▶ TEXTO SELECIONADO
Pedagogia Currículo (Teoria e Prática)

Como toda forma de diversidade é hoje recebida na escola, há a demanda óbvia por um currículo que atenda a essa universalidade. Diante dos princípios descritos norteadores da organização curricular, a gestão da unidade deve

  • A.

    reconhecer que há diversos conhecimentos produzidos pela humanidade que estão ausentes e, assim, devem permanecer, nos currículos e na formação dos professores, como, por exemplo, o conhecimento produzido pela comunidade negra ao longo da luta pela superação do racismo; o conhecimento produzido pelas mulheres no processo de luta pela igualdade de gênero; o conhecimento produzido pela juventude na vivência da sua condição juvenil, entre outros. Incorporar esses conhecimentos que versam sobre a produção histórica das diferenças e das desigualdades é uma forma de discriminação e viabilizar tratos escolares românticos sobre a diversidade e expor a desigualdade, que deve permanecer velada.

  • B.

    discursar sobre a diversidade, mas agir, planejando, organizando o currículo, vendo os alunos como um bloco homogêneo e um corpo abstrato, pois a escola é uma instituição de ensino coletivo para as amplas massas da população. O currículo escolar deve garantir a padronização no sentido de combater a diversidade existente, rumo ao igualitarismo, como se convivesse com um protótipo único de aluno.

  • C.

▶ INSTRUÇÕES DE TRABALHO
[A] Devolva, sem nenhuma alteração, o trecho do texto sobre currículo e diversidade que começa nas palavras "reconhecer que há" e vai até as palavras "deve permanecer velada.", inclusive.
[B] Retome o texto sobre currículo e diversidade e dê continuidade a ele a partir da última linha apresentada.

▶ EXCERTOS DE DADOS
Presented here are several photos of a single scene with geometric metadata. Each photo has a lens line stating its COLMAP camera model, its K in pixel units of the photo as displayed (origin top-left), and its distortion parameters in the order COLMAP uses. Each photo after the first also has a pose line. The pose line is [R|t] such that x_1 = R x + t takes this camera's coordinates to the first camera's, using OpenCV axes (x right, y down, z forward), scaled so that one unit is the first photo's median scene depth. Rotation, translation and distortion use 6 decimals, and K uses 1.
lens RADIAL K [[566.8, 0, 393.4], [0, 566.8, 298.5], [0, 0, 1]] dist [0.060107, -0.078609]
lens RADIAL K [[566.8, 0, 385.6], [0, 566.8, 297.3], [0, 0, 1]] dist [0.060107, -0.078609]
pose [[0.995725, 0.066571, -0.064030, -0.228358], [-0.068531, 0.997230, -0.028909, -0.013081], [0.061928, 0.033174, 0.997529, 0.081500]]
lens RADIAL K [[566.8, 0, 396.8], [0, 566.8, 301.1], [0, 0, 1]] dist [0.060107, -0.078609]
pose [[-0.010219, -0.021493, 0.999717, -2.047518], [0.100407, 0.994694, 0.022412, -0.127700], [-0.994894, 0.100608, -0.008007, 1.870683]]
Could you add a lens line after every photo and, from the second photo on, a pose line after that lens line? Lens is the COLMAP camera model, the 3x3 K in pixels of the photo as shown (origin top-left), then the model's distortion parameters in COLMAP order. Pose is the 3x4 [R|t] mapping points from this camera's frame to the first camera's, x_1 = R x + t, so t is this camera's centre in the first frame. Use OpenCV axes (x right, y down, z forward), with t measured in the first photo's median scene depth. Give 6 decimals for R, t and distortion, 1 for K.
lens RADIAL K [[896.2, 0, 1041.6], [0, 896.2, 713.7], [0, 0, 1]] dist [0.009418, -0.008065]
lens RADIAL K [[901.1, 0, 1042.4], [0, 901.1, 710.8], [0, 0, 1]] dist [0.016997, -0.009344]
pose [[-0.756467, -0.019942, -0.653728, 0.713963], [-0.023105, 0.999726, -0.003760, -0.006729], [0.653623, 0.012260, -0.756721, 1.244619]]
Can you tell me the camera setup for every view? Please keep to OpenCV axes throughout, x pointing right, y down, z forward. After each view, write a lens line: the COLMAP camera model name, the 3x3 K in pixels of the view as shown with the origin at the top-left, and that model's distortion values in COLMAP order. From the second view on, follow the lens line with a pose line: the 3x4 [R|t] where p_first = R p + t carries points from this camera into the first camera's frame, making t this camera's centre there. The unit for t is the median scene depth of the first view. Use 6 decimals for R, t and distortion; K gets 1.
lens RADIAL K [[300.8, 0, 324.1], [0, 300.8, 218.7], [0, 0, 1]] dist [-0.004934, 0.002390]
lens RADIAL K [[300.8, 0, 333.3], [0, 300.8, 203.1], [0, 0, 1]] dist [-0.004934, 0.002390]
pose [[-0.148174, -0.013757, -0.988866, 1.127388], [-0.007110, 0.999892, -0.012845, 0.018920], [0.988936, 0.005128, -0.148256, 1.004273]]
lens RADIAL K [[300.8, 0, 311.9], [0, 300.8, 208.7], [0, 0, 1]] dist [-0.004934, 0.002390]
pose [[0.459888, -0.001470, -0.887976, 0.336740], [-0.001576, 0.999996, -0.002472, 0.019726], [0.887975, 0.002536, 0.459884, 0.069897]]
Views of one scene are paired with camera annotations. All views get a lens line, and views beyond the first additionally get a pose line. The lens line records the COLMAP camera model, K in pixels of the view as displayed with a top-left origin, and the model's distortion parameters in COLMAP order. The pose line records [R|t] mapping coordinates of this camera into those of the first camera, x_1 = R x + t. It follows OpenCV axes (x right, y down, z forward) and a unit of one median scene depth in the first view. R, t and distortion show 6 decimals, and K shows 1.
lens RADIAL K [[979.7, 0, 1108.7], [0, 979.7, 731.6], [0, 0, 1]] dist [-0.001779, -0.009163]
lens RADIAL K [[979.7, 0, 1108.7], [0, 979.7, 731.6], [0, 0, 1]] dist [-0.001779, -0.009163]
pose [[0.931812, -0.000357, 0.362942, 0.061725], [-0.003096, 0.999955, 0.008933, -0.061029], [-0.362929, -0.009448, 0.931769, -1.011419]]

▶ RESPOSTAS EM SEQUÊNCIA
[A]
reconhecer que há diversos conhecimentos produzidos pela humanidade que estão ausentes e, assim, devem permanecer, nos currículos e na formação dos professores, como, por exemplo, o conhecimento produzido pela comunidade negra ao longo da luta pela superação do racismo; o conhecimento produzido pelas mulheres no processo de luta pela igualdade de gênero; o conhecimento produzido pela juventude na vivência da sua condição juvenil, entre outros. Incorporar esses conhecimentos que versam sobre a produção histórica das diferenças e das desigualdades é uma forma de discriminação e viabilizar tratos escolares românticos sobre a diversidade e expor a desigualdade, que deve permanecer velada.

[B]
    garantir alguns eventos, como no Dia da Consciência Negra, de reconhecimento da identidade cultural (negros, indígenas, homossexuais, entre outros). No currículo escolar, a diversidade deve aparecer não como um dos eixos centrais da orientação curricular, mas, sim, como um tema. As diversidades são partes que diversificam o currículo e não núcleos. Os conhecimentos historicamente produzidos e elaborados devem ocupar lugar hegemônico da organização curricular.

  • D.

    agir, sair do imobilismo e da inércia e cumprir a sua função pedagógica diante da diversidade: construir, conjuntamente com os docentes, práticas pedagógicas que realmente expressem a riqueza das identidades e da diversidade cultural presente na escola e na sociedade. Falar sobre diversidade e diferença implica posicionar-se contra processos de colonização e dominação. É perceber como, nesses contextos, algumas diferenças foram naturalizadas e inferiorizadas sendo, portanto, tratadas de forma desigual e discriminatória. É entender o impacto subjetivo destes processos na vida dos sujeitos sociais e no cotidiano da escola.